MedPath

Safety and Tolerability of Recombinant Humanized Anti-PD-1 Monoclonal Antibody for Patients With Advanced Breast Cancer

Phase 1
Completed
Conditions
Breast Cancer
Interventions
Biological: humanized anti-PD-1 monoclonal antibody toripalimab
Registration Number
NCT02838823
Lead Sponsor
Shanghai Junshi Bioscience Co., Ltd.
Brief Summary

This is a mono-center, open-label, phase 1 study evaluating the humanized anti-PD-1 antibody JS001, as a monotherapy in patients with triple negative breast cancer who have failed in routine systemic treatment. The study will be conducted in 2 parts: dose escalation and cohort expansion to investigate tolerability and efficacy.

Detailed Description

This is a mono-center, open-label, phase 1 study evaluating the humanized anti-PD-1 antibody JS001, as a monotherapy in patients with triple negative breast cancer who have failed in previous routine systemic treatment. The study will be conducted in 2 parts: dose escalation and cohort expansion. In the first part, nine patients are injected with different dosage of the humanized anti-PD-1 antibody (1mg/kg or 3mg/kg or 10mg/mg, three patients in one group ) once and observed carefully in the following 4 weeks.

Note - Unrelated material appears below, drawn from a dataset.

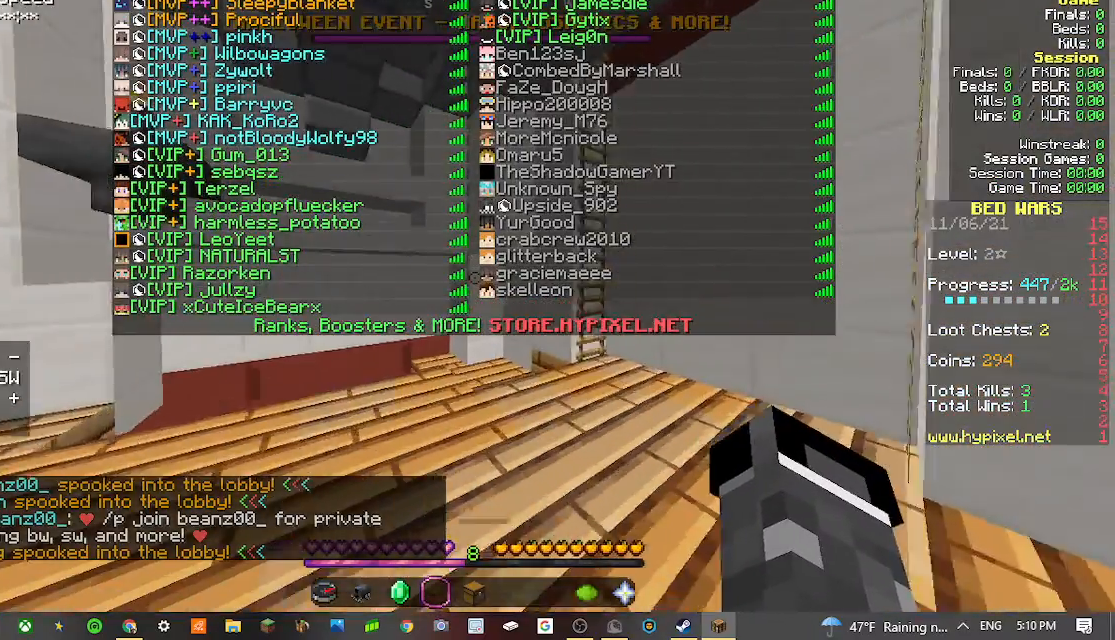
{"keys": [], "mouse": [], "events": [[167, "w", "up"]]}
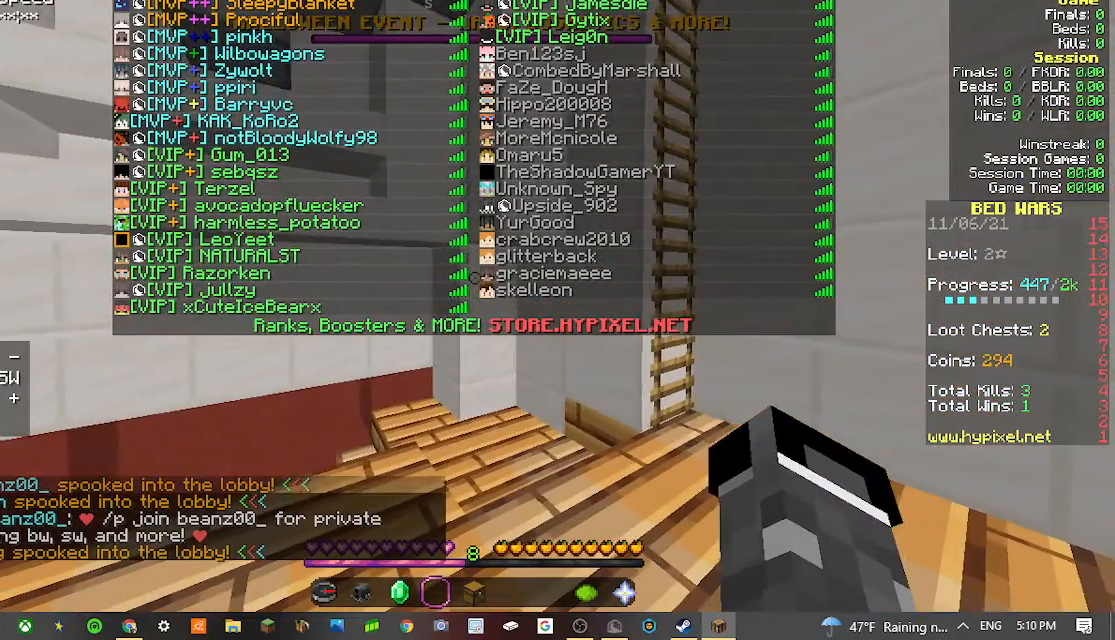
{"keys": [], "mouse": [], "events": []}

If no dose-limiting toxicity (DLT) occurs, then they are injected every 2 weeks until disease progresses or unacceptable toxicity occurs. This part is to confirm DLT, maximum tolerated dose (MTD) and recommended dose (RD). In the second part, 6-12 patients are enrolled in each dosage group and injected with the humanized anti-PD-1 antibody every 2 weeks until disease progresses or unacceptable toxicity occurs. This part is to further analyze safety and efficacy of the humanized anti-PD-1 antibody.

Recruitment & Eligibility

Status
COMPLETED
Sex
All
Target Recruitment
20
Inclusion Criteria
  • Male and Female aged 18 to 70 years are eligible;
  • Eastern Cooperative Oncology Group (ECOG) performance status score of 0 or 1
  • Histologic diagnosis of triple negative breast cancer. Have failed at least 1 prior routine regimen for metastatic disease, or failed to tolerate the toxicity, or lack of any routine regimens.
  • Histologically confirmed estrogen receptor negative (ER-) and progesterone receptor negative (PR-), human epidermal growth factor receptor 2 negative
  • Providing with tumor specimen (for testing the expression of PD -L1 and the infiltrating lymphocytes);
  • At least 1 measurable lesion (only 1 measurable lymph node lesion is excluded) (routine CT scan >=20mm, spiral CT scan >=10mm, no prior radiation to measurable lesions) Predicted survival >=6 months;
  • Brain or meningeal metastases must be disposed with surgery or radiation, and be stable clinically for at least 8 weeks (prior systemic steroids was allowed, but concurrent administration of systemic steroids with the study drug is excluded).
  • Screening laboratory values must meet the following criteria(within past 14 days):

hemoglobin ≥ 9.0 g/dL neutrophils ≥ 1500 cells/ µL platelets ≥ 100 x 10^3/ µL total bilirubin ≤ 1.5 x upper limit of normal (ULN) aspartic transaminase (AST) and alanine transaminase (ALT) ≤ 2.5 x ULN without, and ≤ 5 x ULN with hepatic metastasis serum creatinine ≤1╳ULN,creatinine clearance >50ml/min (Cockcroft-Gault equation)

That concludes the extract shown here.